DOCUMENT:
## Begin
Therefore, \(r(t)\) conditional on \({\cal F}(s)\) is normally distributed with mean and variance:

\[\begin{array}{lllll} \displaystyle \mathbb{E}\left(r(t)|{\cal F}(s)\right) &=&\displaystyle \mu^\mathbb{T}_r(s,t)\\ \mathbb{Var}\left(r(t)|{\cal F}(s)\right) &=&\displaystyle \sigma_r^2(s,t) \end{array}\]

ZCB Call (α=1) and Put (α=-1)

Let \(t_0\), \(T\), \(T_S\) be current, ZCB option maturity, ZCB maturity, respectively. For the call:

\[\begin{array}{lllll} \displaystyle V^\text{ZCB}(t_0,T) = P(t_0,T)e^{A(\tau)}\left[e^{\frac{1}{2}B^2(\tau)\sigma_r^2(t_0,T)+B(\tau)\mu^\mathbb{T}_r(t_0,T)}N(d_1)-K_{\text{hat}}N(d_2)\right] \end{array}\]

where

\[\begin{array}{lll} K_{\text{hat}}&=&Ke^{-A(\tau)}\\ a&=&\frac{\log(K_{\text{hat}})-B(\tau)\mu^\mathbb{T}_r(t_0,T)}{B(\tau)\sigma_r(t_0,T)}\\ d_1&=&a-B(\tau)\sigma_r(t_0,T)\\ d_2&=&d_1+B(\tau)\sigma_r(t_0,T) \end{array}\]

with \(\tau = T_S - T\).
## End
REQUIRED ACTIONS:
A: Print the part of the bond option text that begins at the words "Let \(t_0\), \(T\), \(T_S\)" and stops after the words "with \(\tau = T_S - T\).".
B: Check each statement against the bond option text and answer yes or no, quoting the words that decide it: (i) the call corresponds to α=1; (ii) r(t) conditional on F(s) is uniformly distributed; (iii) a formula is given for the call.
None of the lines are needed for this.

EXTRACTED MATERIAL:
## Begin
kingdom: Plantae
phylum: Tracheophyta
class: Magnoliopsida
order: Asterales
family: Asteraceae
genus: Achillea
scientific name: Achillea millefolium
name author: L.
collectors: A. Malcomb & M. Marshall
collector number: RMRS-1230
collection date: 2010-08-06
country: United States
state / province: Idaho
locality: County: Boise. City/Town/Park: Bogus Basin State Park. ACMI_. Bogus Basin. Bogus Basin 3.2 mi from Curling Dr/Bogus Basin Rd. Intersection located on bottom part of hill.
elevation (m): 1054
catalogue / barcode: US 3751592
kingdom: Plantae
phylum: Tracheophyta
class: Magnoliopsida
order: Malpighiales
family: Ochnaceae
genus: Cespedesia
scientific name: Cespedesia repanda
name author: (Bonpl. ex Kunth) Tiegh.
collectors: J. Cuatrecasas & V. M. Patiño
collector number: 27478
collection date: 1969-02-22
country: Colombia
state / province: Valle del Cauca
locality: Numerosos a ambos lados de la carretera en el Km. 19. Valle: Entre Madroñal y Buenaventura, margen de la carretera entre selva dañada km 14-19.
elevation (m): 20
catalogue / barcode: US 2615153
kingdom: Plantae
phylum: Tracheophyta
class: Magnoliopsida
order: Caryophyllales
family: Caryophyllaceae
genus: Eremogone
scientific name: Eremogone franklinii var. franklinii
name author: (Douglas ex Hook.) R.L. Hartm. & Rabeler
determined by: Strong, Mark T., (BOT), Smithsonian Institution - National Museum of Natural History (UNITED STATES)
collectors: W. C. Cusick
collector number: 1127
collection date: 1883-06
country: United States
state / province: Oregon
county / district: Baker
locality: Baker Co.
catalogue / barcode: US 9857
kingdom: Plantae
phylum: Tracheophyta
## End
ANSWERS BY TASK:
A:
Let \(t_0\), \(T\), \(T_S\) be current, ZCB option maturity, ZCB maturity, respectively. For the call:

\[\begin{array}{lllll} \displaystyle V^\text{ZCB}(t_0,T) = P(t_0,T)e^{A(\tau)}\left[e^{\frac{1}{2}B^2(\tau)\sigma_r^2(t_0,T)+B(\tau)\mu^\mathbb{T}_r(t_0,T)}N(d_1)-K_{\text{hat}}N(d_2)\right] \end{array}\]

where

\[\begin{array}{lll} K_{\text{hat}}&=&Ke^{-A(\tau)}\\ a&=&\frac{\log(K_{\text{hat}})-B(\tau)\mu^\mathbb{T}_r(t_0,T)}{B(\tau)\sigma_r(t_0,T)}\\ d_1&=&a-B(\tau)\sigma_r(t_0,T)\\ d_2&=&d_1+B(\tau)\sigma_r(t_0,T) \end{array}\]

with \(\tau = T_S - T\).

B:
(i) Yes: "ZCB Call (α=1) and Put (α=-1)"
(ii) No: "is normally distributed"
(iii) Yes: "For the call:"